● Assigned task
Omitting the pictures, print every line below exactly as it stands.

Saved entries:
------

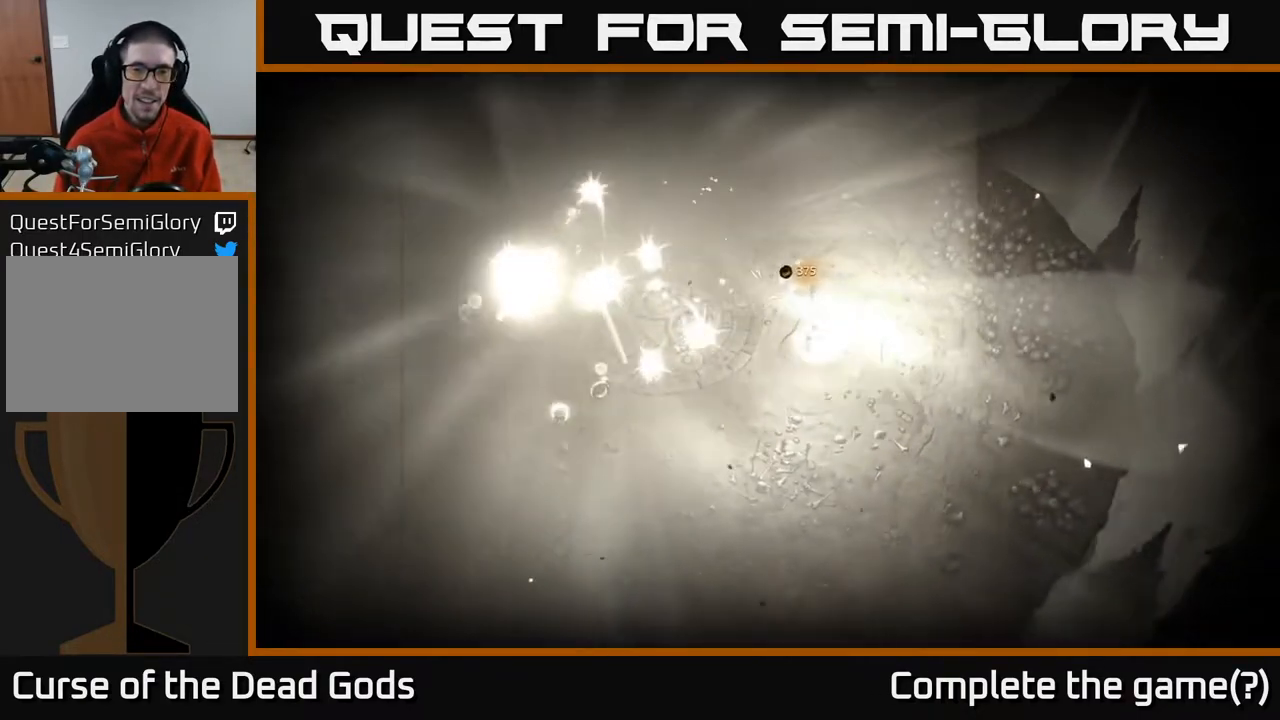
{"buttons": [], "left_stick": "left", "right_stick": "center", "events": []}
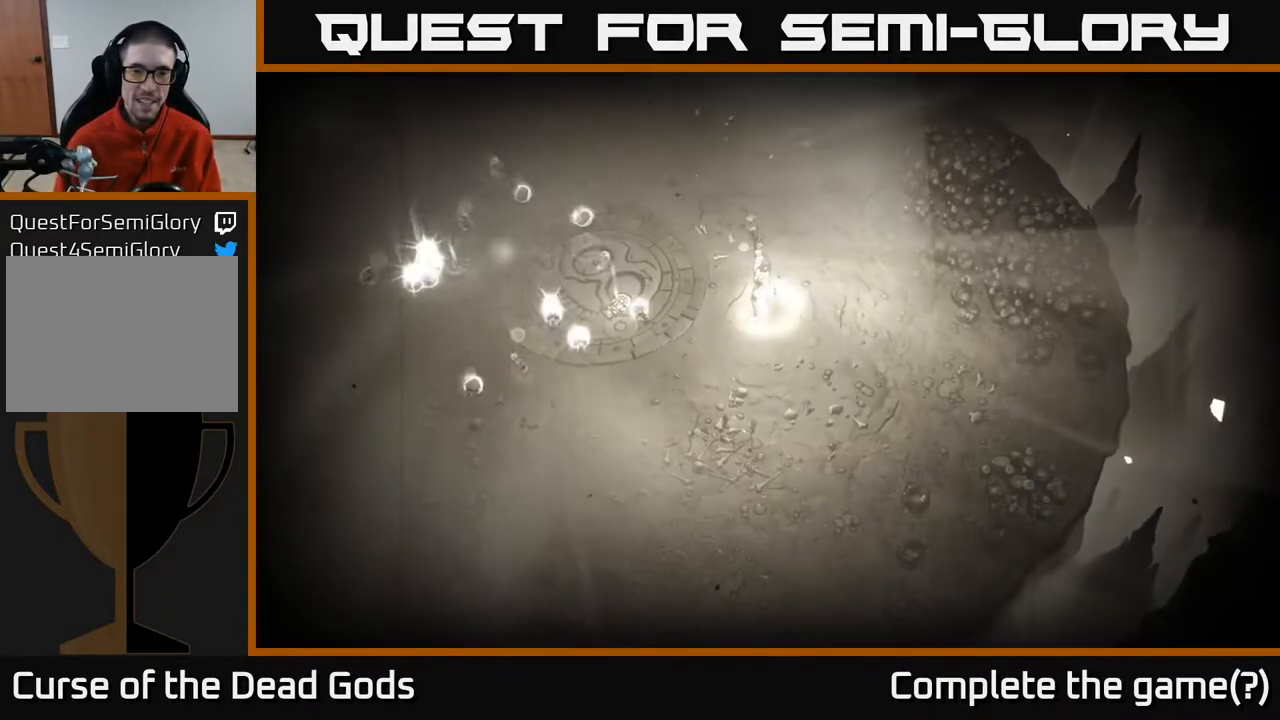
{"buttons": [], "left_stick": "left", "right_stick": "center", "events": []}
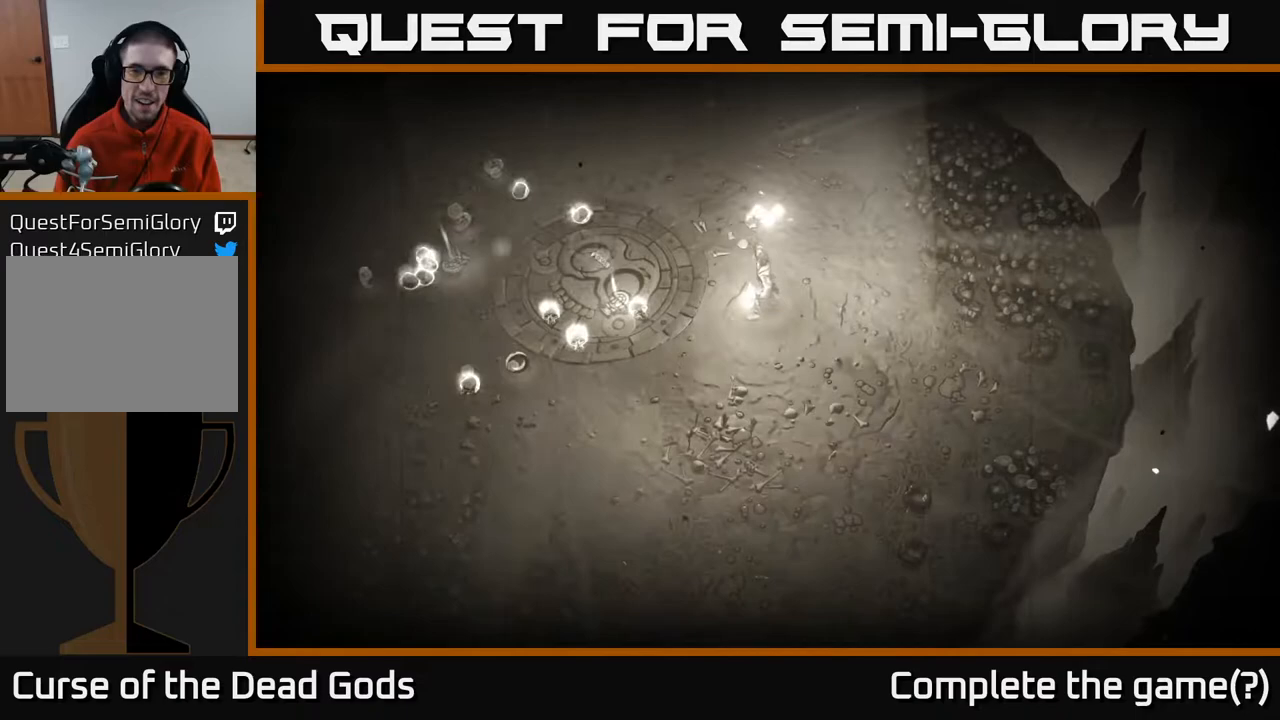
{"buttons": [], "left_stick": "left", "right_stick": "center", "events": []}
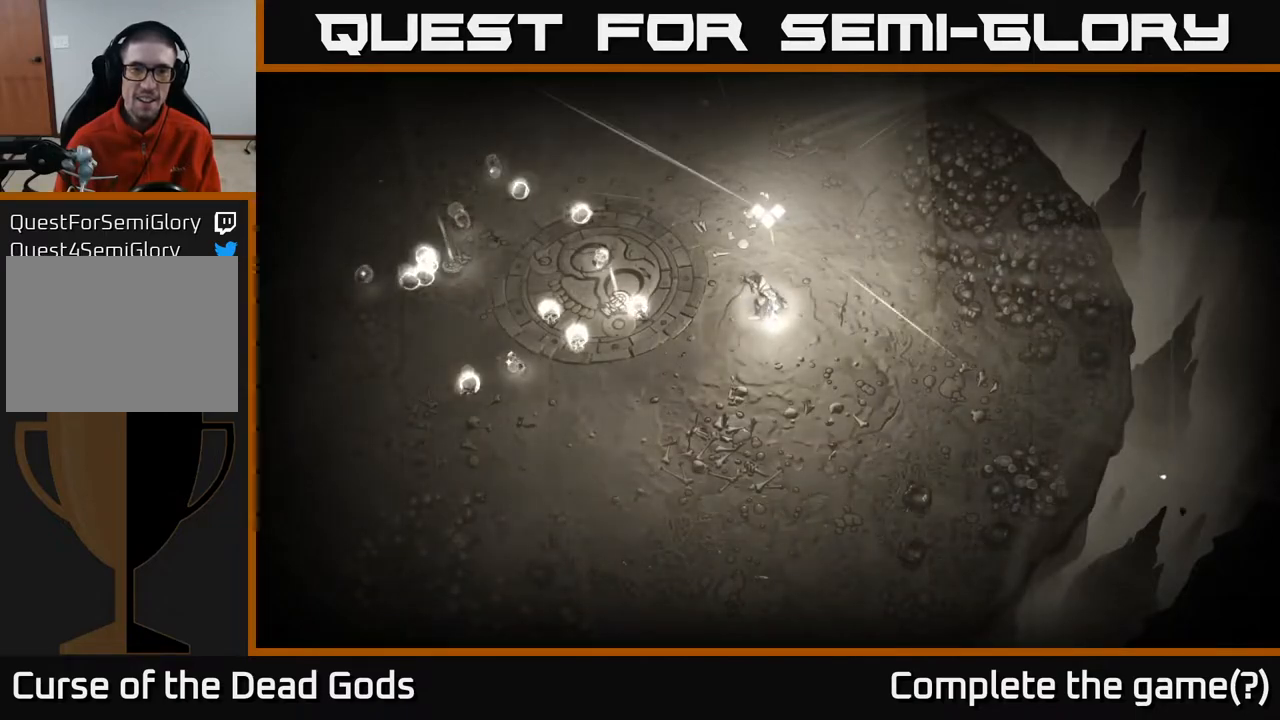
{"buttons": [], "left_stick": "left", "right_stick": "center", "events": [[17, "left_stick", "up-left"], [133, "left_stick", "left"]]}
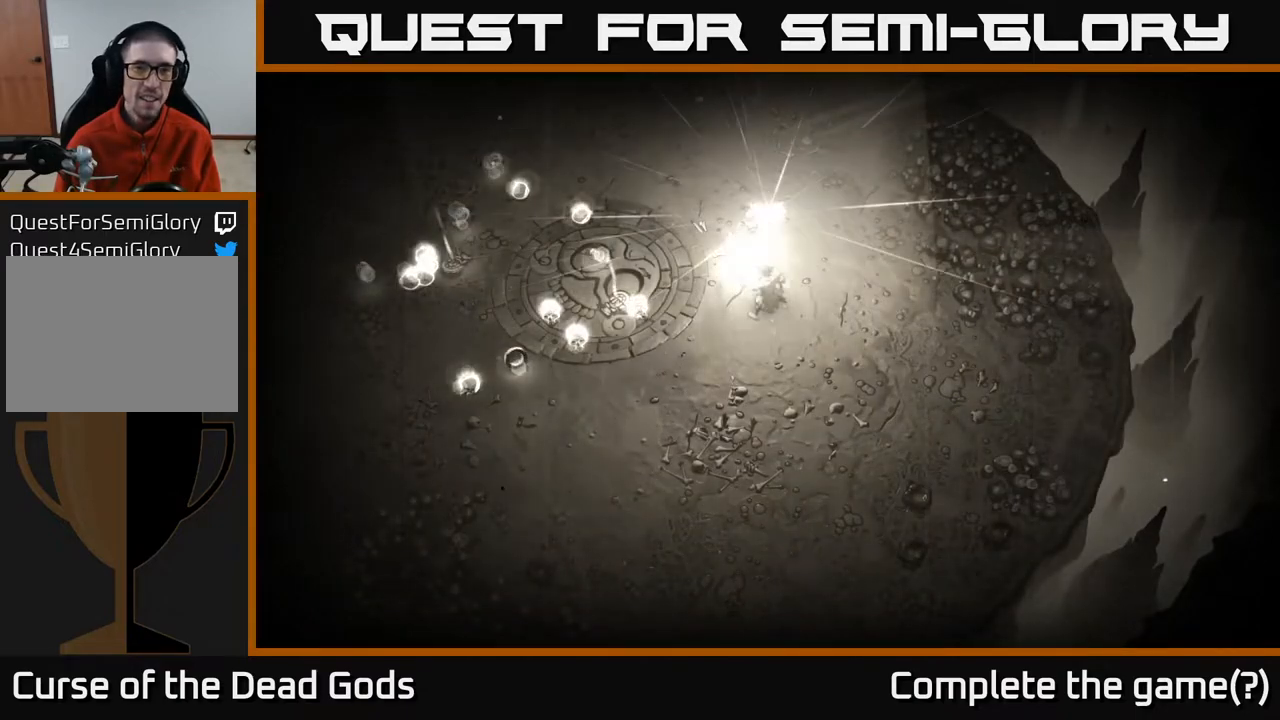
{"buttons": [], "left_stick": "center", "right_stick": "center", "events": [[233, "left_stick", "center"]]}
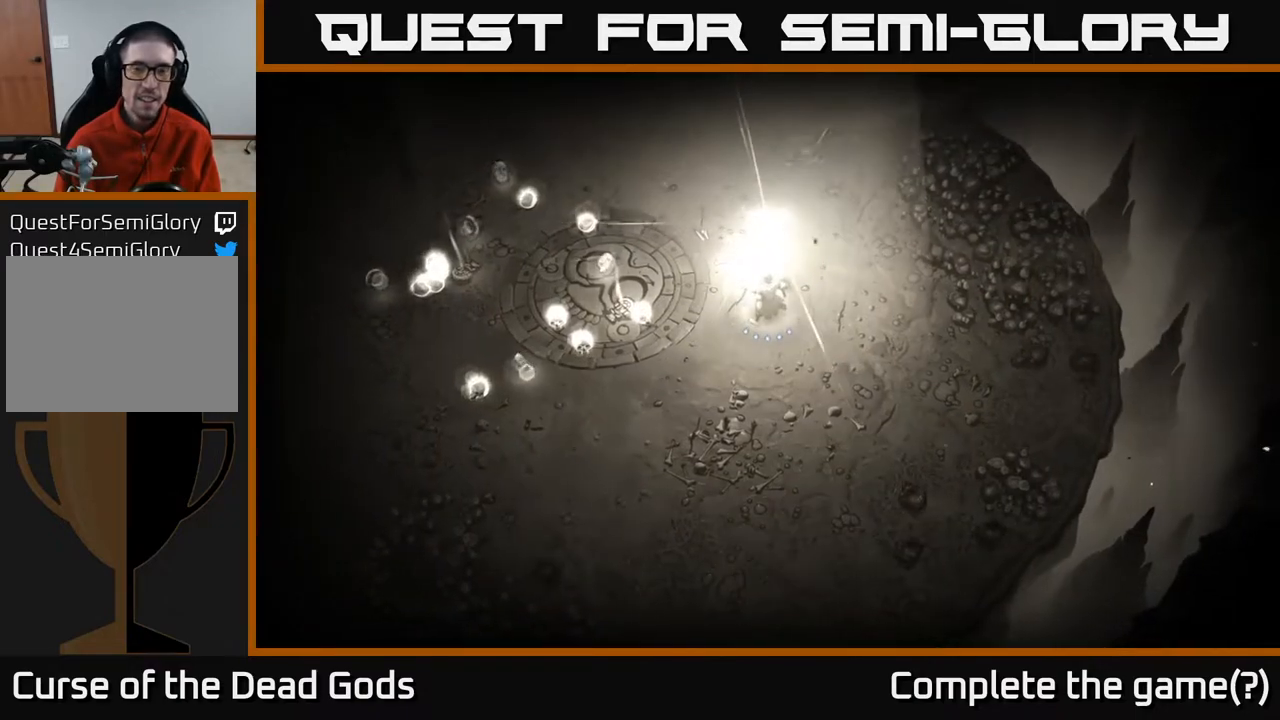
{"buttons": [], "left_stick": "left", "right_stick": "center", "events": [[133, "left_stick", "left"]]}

------

● Solution to the problem
{"buttons": [], "left_stick": "left", "right_stick": "center", "events": []}
{"buttons": [], "left_stick": "left", "right_stick": "center", "events": []}
{"buttons": [], "left_stick": "left", "right_stick": "center", "events": []}
{"buttons": [], "left_stick": "left", "right_stick": "center", "events": [[17, "left_stick", "up-left"], [133, "left_stick", "left"]]}
{"buttons": [], "left_stick": "center", "right_stick": "center", "events": [[233, "left_stick", "center"]]}
{"buttons": [], "left_stick": "left", "right_stick": "center", "events": [[133, "left_stick", "left"]]}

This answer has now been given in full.